- **Work request**: Write back each entry precisely as it is given.

- **Excerpted records**:

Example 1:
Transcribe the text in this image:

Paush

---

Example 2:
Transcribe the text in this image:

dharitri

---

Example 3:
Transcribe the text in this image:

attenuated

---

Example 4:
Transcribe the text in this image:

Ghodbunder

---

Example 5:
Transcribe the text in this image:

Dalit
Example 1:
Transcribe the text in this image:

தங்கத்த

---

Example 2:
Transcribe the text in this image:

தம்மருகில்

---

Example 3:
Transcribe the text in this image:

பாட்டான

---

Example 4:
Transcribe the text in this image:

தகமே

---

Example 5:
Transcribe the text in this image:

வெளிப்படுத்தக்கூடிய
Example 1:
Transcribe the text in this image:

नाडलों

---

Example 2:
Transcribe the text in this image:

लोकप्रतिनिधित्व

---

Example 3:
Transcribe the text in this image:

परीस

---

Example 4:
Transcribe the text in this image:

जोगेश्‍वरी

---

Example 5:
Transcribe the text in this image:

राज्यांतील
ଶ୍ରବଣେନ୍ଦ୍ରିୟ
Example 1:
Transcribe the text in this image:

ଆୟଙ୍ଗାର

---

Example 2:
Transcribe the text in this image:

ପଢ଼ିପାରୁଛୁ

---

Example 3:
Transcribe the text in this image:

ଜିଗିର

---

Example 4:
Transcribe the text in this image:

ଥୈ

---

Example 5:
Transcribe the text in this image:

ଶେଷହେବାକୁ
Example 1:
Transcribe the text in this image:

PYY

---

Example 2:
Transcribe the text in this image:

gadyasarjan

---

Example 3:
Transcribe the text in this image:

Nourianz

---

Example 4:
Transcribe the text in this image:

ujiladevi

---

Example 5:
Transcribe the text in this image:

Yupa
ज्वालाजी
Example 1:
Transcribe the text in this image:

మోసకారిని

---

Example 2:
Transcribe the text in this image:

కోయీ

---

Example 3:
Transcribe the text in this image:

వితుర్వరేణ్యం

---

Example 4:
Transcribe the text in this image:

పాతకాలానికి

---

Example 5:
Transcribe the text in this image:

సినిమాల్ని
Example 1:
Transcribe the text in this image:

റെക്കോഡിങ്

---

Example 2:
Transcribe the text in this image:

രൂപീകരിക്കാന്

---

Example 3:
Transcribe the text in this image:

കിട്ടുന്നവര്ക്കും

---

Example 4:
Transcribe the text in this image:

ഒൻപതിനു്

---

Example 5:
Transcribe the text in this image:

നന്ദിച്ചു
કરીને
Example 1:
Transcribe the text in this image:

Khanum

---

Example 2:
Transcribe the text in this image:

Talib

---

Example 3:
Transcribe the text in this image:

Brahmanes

- **Answer space**:
Example 1:
Transcribe the text in this image:

Paush

---

Example 2:
Transcribe the text in this image:

dharitri

---

Example 3:
Transcribe the text in this image:

attenuated

---

Example 4:
Transcribe the text in this image:

Ghodbunder

---

Example 5:
Transcribe the text in this image:

Dalit
Example 1:
Transcribe the text in this image:

தங்கத்த

---

Example 2:
Transcribe the text in this image:

தம்மருகில்

---

Example 3:
Transcribe the text in this image:

பாட்டான

---

Example 4:
Transcribe the text in this image:

தகமே

---

Example 5:
Transcribe the text in this image:

வெளிப்படுத்தக்கூடிய
Example 1:
Transcribe the text in this image:

नाडलों

---

Example 2:
Transcribe the text in this image:

लोकप्रतिनिधित्व

---

Example 3:
Transcribe the text in this image:

परीस

---

Example 4:
Transcribe the text in this image:

जोगेश्‍वरी

---

Example 5:
Transcribe the text in this image:

राज्यांतील
ଶ୍ରବଣେନ୍ଦ୍ରିୟ
Example 1:
Transcribe the text in this image:

ଆୟଙ୍ଗାର

---

Example 2:
Transcribe the text in this image:

ପଢ଼ିପାରୁଛୁ

---

Example 3:
Transcribe the text in this image:

ଜିଗିର

---

Example 4:
Transcribe the text in this image:

ଥୈ

---

Example 5:
Transcribe the text in this image:

ଶେଷହେବାକୁ
Example 1:
Transcribe the text in this image:

PYY

---

Example 2:
Transcribe the text in this image:

gadyasarjan

---

Example 3:
Transcribe the text in this image:

Nourianz

---

Example 4:
Transcribe the text in this image:

ujiladevi

---

Example 5:
Transcribe the text in this image:

Yupa
ज्वालाजी
Example 1:
Transcribe the text in this image:

మోసకారిని

---

Example 2:
Transcribe the text in this image:

కోయీ

---

Example 3:
Transcribe the text in this image:

వితుర్వరేణ్యం

---

Example 4:
Transcribe the text in this image:

పాతకాలానికి

---

Example 5:
Transcribe the text in this image:

సినిమాల్ని
Example 1:
Transcribe the text in this image:

റെക്കോഡിങ്

---

Example 2:
Transcribe the text in this image:

രൂപീകരിക്കാന്

---

Example 3:
Transcribe the text in this image:

കിട്ടുന്നവര്ക്കും

---

Example 4:
Transcribe the text in this image:

ഒൻപതിനു്

---

Example 5:
Transcribe the text in this image:

നന്ദിച്ചു
કરીને
Example 1:
Transcribe the text in this image:

Khanum

---

Example 2:
Transcribe the text in this image:

Talib

---

Example 3:
Transcribe the text in this image:

Brahmanes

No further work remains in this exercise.